* _INFORMATION PROVIDED_:
>>>

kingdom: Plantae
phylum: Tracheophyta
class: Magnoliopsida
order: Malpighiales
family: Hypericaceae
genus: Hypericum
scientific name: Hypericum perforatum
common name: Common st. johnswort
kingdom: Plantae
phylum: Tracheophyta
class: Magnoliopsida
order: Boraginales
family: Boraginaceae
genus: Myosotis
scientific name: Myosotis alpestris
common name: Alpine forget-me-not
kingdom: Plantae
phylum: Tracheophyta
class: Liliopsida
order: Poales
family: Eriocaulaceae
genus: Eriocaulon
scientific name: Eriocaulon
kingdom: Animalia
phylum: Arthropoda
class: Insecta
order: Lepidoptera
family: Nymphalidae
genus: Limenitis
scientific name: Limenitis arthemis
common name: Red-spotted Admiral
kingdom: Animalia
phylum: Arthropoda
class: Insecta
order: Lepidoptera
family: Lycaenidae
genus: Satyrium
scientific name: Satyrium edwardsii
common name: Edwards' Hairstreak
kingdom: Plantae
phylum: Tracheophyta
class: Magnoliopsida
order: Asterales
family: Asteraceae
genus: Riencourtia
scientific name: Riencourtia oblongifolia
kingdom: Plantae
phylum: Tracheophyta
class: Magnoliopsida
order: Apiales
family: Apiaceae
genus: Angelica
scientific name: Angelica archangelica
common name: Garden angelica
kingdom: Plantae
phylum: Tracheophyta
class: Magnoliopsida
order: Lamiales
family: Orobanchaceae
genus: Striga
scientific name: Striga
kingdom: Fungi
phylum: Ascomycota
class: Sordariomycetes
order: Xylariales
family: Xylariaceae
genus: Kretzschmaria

<<<

* _PROBLEM DETAILS_: Reproduce all of the material above, swapping "common name" for "vernacular name" everywhere it occurs and leaving every other line untouched.

* _ANSWER TO THIS EXERCISE_:
kingdom: Plantae
phylum: Tracheophyta
class: Magnoliopsida
order: Malpighiales
family: Hypericaceae
genus: Hypericum
scientific name: Hypericum perforatum
vernacular name: Common st. johnswort
kingdom: Plantae
phylum: Tracheophyta
class: Magnoliopsida
order: Boraginales
family: Boraginaceae
genus: Myosotis
scientific name: Myosotis alpestris
vernacular name: Alpine forget-me-not
kingdom: Plantae
phylum: Tracheophyta
class: Liliopsida
order: Poales
family: Eriocaulaceae
genus: Eriocaulon
scientific name: Eriocaulon
kingdom: Animalia
phylum: Arthropoda
class: Insecta
order: Lepidoptera
family: Nymphalidae
genus: Limenitis
scientific name: Limenitis arthemis
vernacular name: Red-spotted Admiral
kingdom: Animalia
phylum: Arthropoda
class: Insecta
order: Lepidoptera
family: Lycaenidae
genus: Satyrium
scientific name: Satyrium edwardsii
vernacular name: Edwards' Hairstreak
kingdom: Plantae
phylum: Tracheophyta
class: Magnoliopsida
order: Asterales
family: Asteraceae
genus: Riencourtia
scientific name: Riencourtia oblongifolia
kingdom: Plantae
phylum: Tracheophyta
class: Magnoliopsida
order: Apiales
family: Apiaceae
genus: Angelica
scientific name: Angelica archangelica
vernacular name: Garden angelica
kingdom: Plantae
phylum: Tracheophyta
class: Magnoliopsida
order: Lamiales
family: Orobanchaceae
genus: Striga
scientific name: Striga
kingdom: Fungi
phylum: Ascomycota
class: Sordariomycetes
order: Xylariales
family: Xylariaceae
genus: Kretzschmaria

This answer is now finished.